26. Tidak Adil [GIO'S POV]

1.7K 264 6
                                    

Sejak kelahiran Orenji, aku begitu bahagia karena punya teman sekongkol. Setiap bangun tidur, siang hari, bahkan sampai mau tidur aku selalu melihatnya yang berwajah mirip nenek-nenek itu. Tapi entah kenapa hatiku senang melihatnya.

Aku selalu antusias mengajaknya bermain, dan eomma serta appa juga selalu menegurku. Padahal aku tak melakukan yang macam-macam, hanya menunjukkan beberapa mainanku padanya. Seperti pistol, pedang, atau laser bohongan.

Seperti sekarang, aku terus mengoceh supaya bisa melihat Orenji yang ada di pangkuan eomma. Tapi appa malah terus memanggilku supaya main saja dengannya, aku kan tak mau.

Eomma, Gio mau main dengan Orenji!” seruku sambil mengikutinya ke sana ke mari. Dia sibuk membereskan pakaian di lemari, baju Orenji lebih banyak dariku. “Eomma!!!”

“Sayang, Orenji mau tidur siang. Nanti saja mainnya, ya. Sekarang kau bermain dengan appa dulu.”

Belum lama dari ucapan eomma, Orenji menangis. Tuh, kan!
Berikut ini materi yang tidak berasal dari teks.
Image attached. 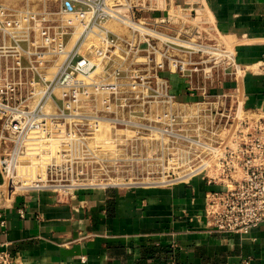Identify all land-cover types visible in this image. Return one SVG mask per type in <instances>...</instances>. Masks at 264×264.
Returning a JSON list of instances; mask_svg holds the SVG:
<instances>
[{"label": "built area", "instance_id": "built-area-1", "mask_svg": "<svg viewBox=\"0 0 264 264\" xmlns=\"http://www.w3.org/2000/svg\"><path fill=\"white\" fill-rule=\"evenodd\" d=\"M51 1L54 0H41L40 10L29 4L18 8L0 3V112L4 115L0 128L2 185L10 178L18 189L53 192L68 197H81L89 187L97 186L94 179L88 178L90 172L96 174L95 164L78 162L76 158L84 152L77 143L79 136L88 138L87 126H90V131L96 130V116L77 114L73 106L80 103L79 96L90 95L96 85L104 87L101 91L106 92L110 91L112 84L88 82L93 69L89 59L78 50L82 36L67 50L69 41L65 42L64 33L51 32L47 25V22H57V18L52 20V15L57 14L58 17L61 13L78 12L81 16L89 11L91 18L85 31L90 25H101L110 18L131 27L139 34L138 45L147 44L148 48L163 52L168 65L165 68L169 71L160 79L166 82L167 95L176 101L181 98L172 92L168 78L171 74L185 79L190 91L200 92L203 100L225 93L210 94L209 86L213 82L222 81L225 75L243 74L233 50L219 44L210 31L199 30L169 12L161 17L139 18L135 15L138 10L134 8L133 15L128 17L121 10L109 7L106 0ZM56 2L59 4L57 11L51 7ZM191 7L185 9L191 14L194 12L196 18L197 11ZM203 22L210 21L203 19ZM170 23L176 27L165 28ZM105 32L103 38L107 45H116L119 36L110 30ZM174 51L184 55L171 56L169 53ZM56 54L66 57L54 75L47 78L39 69L52 62ZM198 73L202 74L201 80L196 78L194 81L193 76ZM141 76L139 79L143 80ZM56 89L66 90L62 91L61 98L55 99L58 110L46 112L43 104L53 97ZM178 116H171L174 128ZM249 139L231 145L219 157L220 170L223 162L224 172L240 168L242 177L230 176L228 182L208 181L222 186L220 190L207 192L208 208L205 210L210 225L220 232L248 234L264 222V164L261 163L264 141L260 137ZM49 158L54 161L47 163ZM69 187L75 188L70 194H64L65 188ZM56 188L59 190H54ZM77 188L83 190L77 192ZM18 189L16 191L20 192ZM0 264H14L9 251L0 250Z\"/></svg>", "mask_w": 264, "mask_h": 264}, {"label": "rangeland", "instance_id": "rangeland-1", "mask_svg": "<svg viewBox=\"0 0 264 264\" xmlns=\"http://www.w3.org/2000/svg\"><path fill=\"white\" fill-rule=\"evenodd\" d=\"M54 1L51 2L54 3ZM189 1L193 4L199 0ZM0 3L18 8H23L26 4L35 10L42 8L41 0H0ZM106 3L111 8L121 10L128 17L133 15L135 8L138 10L135 11V15L139 18L146 16L145 9L166 6L164 0H106ZM51 7L57 11L58 2ZM174 8L169 10L171 16L182 17L185 22L188 21L199 30L210 31L211 36L219 44L235 53V45L242 41L241 37H226L214 33V18L207 9L205 11L202 8L196 9L197 17L194 18L195 13L191 14L184 5L178 8L174 6ZM51 17L52 20L56 18L58 20L47 22V25L51 32L64 33L65 42L69 41L67 50L76 44L83 33L78 43L80 45L78 50L82 56L89 59L90 68L93 69L88 82L112 84L109 86L110 91L106 92L101 91L104 87L96 85L91 89L90 95L79 96L80 103L73 106L75 113L95 115L98 121L95 124V131L94 129L90 131V126H87L88 138L79 136L77 143L84 148V152L81 151L82 153L76 156L78 162L95 164L96 174L90 172L88 178L91 181L94 179L97 186L89 187L81 197H68L53 192H31L30 189H18L16 185L14 188L10 187L11 193L7 194V199H11L15 193L34 194L41 198L45 196L46 213L60 214L55 218L54 226L69 230L82 222V219H77L75 214L84 210L91 193L97 192V196H101L108 188H115L121 192L162 193L169 196L183 186L185 188V186L196 185L202 180L228 182L227 179L230 176L236 179L242 177L240 168L233 171L227 169L224 172L222 161L220 170L219 159L215 164L211 153L215 154L219 147L226 152L231 145L250 140V137H260L264 141V111L248 105L243 85L241 89L226 91L220 97L208 96L205 100L198 101L195 99L173 100L167 95L166 82L160 79L169 71L165 68L168 65L163 52L152 47L148 48L147 44L138 45L139 34L131 27L110 18L104 20L101 25H90L85 31L91 18L89 11L81 16L78 12H69L61 13L58 17L57 14ZM203 19H208L210 22H203ZM172 27L176 25L172 26V23L165 25L167 29ZM106 30L119 36L116 45H107L103 38L106 36ZM123 39L135 43L132 44ZM169 54L184 55L180 51ZM65 57L66 55L56 54L53 56V61L45 64V68H40L39 71L47 78H51ZM139 76L144 79L140 80ZM201 76L202 74H195L194 81L196 78L201 80ZM229 78H236L240 82H244L245 79L243 74L224 77V79ZM218 83L213 82L210 86ZM62 91L66 90L56 89L53 97L45 101L42 107L44 111L58 110L55 99L62 97ZM65 100L68 101V98ZM174 114L179 115L174 124L175 128L171 120ZM3 118L4 115L0 112V128ZM202 124L207 125V129L214 132L213 135L210 131H205L203 135L200 131ZM197 128L200 130L197 131ZM208 160L213 167L211 172L206 171L209 170ZM50 161L54 160L49 158L47 163ZM261 163L264 164V158ZM74 188H65L63 192L70 194ZM17 189L20 192H17ZM77 189V192L83 190ZM206 202L203 203L202 199L195 201V203H203L205 210L208 208ZM186 207H188L186 204L183 205L182 210ZM199 208L196 204L193 207L195 210ZM204 213L207 217L206 211Z\"/></svg>", "mask_w": 264, "mask_h": 264}, {"label": "crops", "instance_id": "crops-1", "mask_svg": "<svg viewBox=\"0 0 264 264\" xmlns=\"http://www.w3.org/2000/svg\"><path fill=\"white\" fill-rule=\"evenodd\" d=\"M164 1L163 8L145 9V17L165 16L171 5L191 7L189 0ZM191 8L211 13L214 33L242 39L235 57L244 82L223 78L209 93L243 85L248 105L264 111V0H199ZM168 78L181 99H203L179 75ZM11 186L7 179L2 185L0 173V250L9 251L14 264H264V222L238 234L218 231L205 217L206 194L222 189L217 184L202 180L169 196L115 188L91 193L75 214L83 224L69 230L54 226L60 214L46 213L45 196L15 193L7 199ZM195 204L202 211L193 212Z\"/></svg>", "mask_w": 264, "mask_h": 264}, {"label": "bare ground", "instance_id": "bare-ground-1", "mask_svg": "<svg viewBox=\"0 0 264 264\" xmlns=\"http://www.w3.org/2000/svg\"><path fill=\"white\" fill-rule=\"evenodd\" d=\"M82 35H83V33L81 34V36H82ZM81 36H80V37H81ZM80 37H79V38H80ZM79 38H78V39H79ZM79 47H80V45H79ZM202 125H203V124H202ZM206 126H207V125H205V126H204V125L201 126V127H200L201 130H200V128H199V130L203 132V133H202L203 135H205V134H204L205 131H210V132H212L211 130H208ZM199 130H198V128H197V131H199ZM189 131H190V130H189ZM194 131H196V130H194ZM197 131H196V132H197ZM197 133H198V132H197ZM206 133H207V132H206ZM213 133H214V132H212V135H213ZM187 134H188V133H187ZM210 134H211V133H210ZM190 136H191V135H190ZM215 136H216V135H215ZM182 137H183V136H182ZM200 137H202V136H200ZM187 139H188V138H187ZM193 139H194V138H193ZM184 140H185V139H184ZM188 140H189V139H188ZM188 140H187V141H188ZM188 142H189V141H188ZM203 143H204V140H203ZM205 143H207V142H205ZM207 144H208V143H207ZM203 148H204V147H203ZM221 148H222V147H219V149L216 151L215 154H214V153H211V156H213V158H214L213 161H214L215 164H217V160L219 159V157H220L221 154H222V149H221ZM211 151H212V150H211ZM121 158H123V157H121ZM103 159H105V158H103ZM103 159H102V160H103ZM114 160H116V159H114ZM112 161H113V159H112ZM206 161H207V160H206ZM109 163H110V162H109ZM185 163H186V162H185ZM187 163H188V162H187ZM190 165H191V164H190ZM208 167H209V170H206V171H210V172H211V169H213V167L211 166V163H210L209 160H208ZM7 180H9V181H10L11 183H13V185H14V182H13L10 178H8ZM14 186H15V185H14ZM196 206H199L200 208H199L198 210L192 209L193 212H197V211L202 210L201 204H196Z\"/></svg>", "mask_w": 264, "mask_h": 264}]
</instances>
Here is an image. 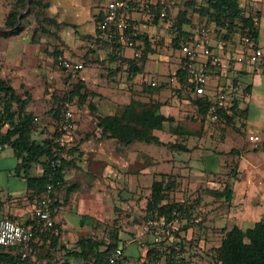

Dia pasti ingin bertemu denganku!

Eomma meletakkan Orenji di kasur dan aku segera naik ke atasnya. Eomma membuka celana Orenji, dan aku langsung mencium bau tak enak. Aku nyaris seakan ingin muntah dan eomma langsung menegurku, lagi.

“Orenji! Ayo main dengan oppa!” ajakku setelah appa mengajariku untuk memanggil diriku sendiri dengan oppa ketika mengajak Orenji bicara. “Oppa sudah punya banyak mainan, kau harus melihatnya!”

Oppa, kau tidak lihat Orenji mengantuk? Dia menangis terus karena tidak bisa tidur, jangan mengajaknya bicara sekarang,” jelas eomma sambil mengganti celananya.

Aku sudah tahu, tapi eomma selalu saja bicara begitu.



***

Besoknya, aku sarapan dengan lesu bersama appa. Sedangkan eomma masih mengurusi Orenji yang menangis karena pipis di celana. Bahkan yang biasanya eomma menemaniku sikat gigi dan mencuci muka, tadi malah appa yang melakukannya. Appa sudah menanyaiku daritadi, tapi aku hanya menggeleng.

Siangnya, aku minta agar eomma menemaniku bermain. Tapi yang ada malah terus menggendong Orenji dan mengurusnya. Memberi makan, mengajaknya mengobrol, atau memotretnya sesekali.

Orenji bahkan dibawa ke setiap sudut rumah saat eomma bersih-bersih, aku jadi kesal dan mengacak mainanku sendiri sampai membuat eomma kembali menegurku untuk lebih rapi dalam bermain.

Jika Orenji pipis, eomma langsung menggantinya dengan gesit. Sedangkan aku yang makan berantakan, eomma malah menyuruhku sendiri untuk membersihkannya. Eomma jadi berbeda. Aku merasa ini tak adil.

Karena kesal, aku mulai mengamuk. Aku menangis kalau eomma tak menuruti keinginanku, aku merengek untuk hal yang kecil, membuat eomma makin sering menegurku. Aku tak peduli!

Aku makan banyak camilan, aku mengeluarkan semua mainan yang kupunya, aku bahkan mengacak-acak pakaian Orenji yang baru eomma lipat dengan alasan ingin menggunakannya sebagai bahan mainan.

Bahkan ketika eomma masak, aku nekat mengambil kursi dan melihatnya menggoreng. Walau sudah memperingatiku, aku hanya berdiri di depan wajan. Sampai akhirnya minyak goreng itu mengenai tanganku, membuatku mundur dan jatuh dari kursi.

Huwa!!!”

Aku berteriak sambil menangis, sedangkan eomma menghampiriku setelah mematikan kompornya. “Eomma sudah bilang, kan?! Jangan dekati wajan. Sekarang kau terluka!”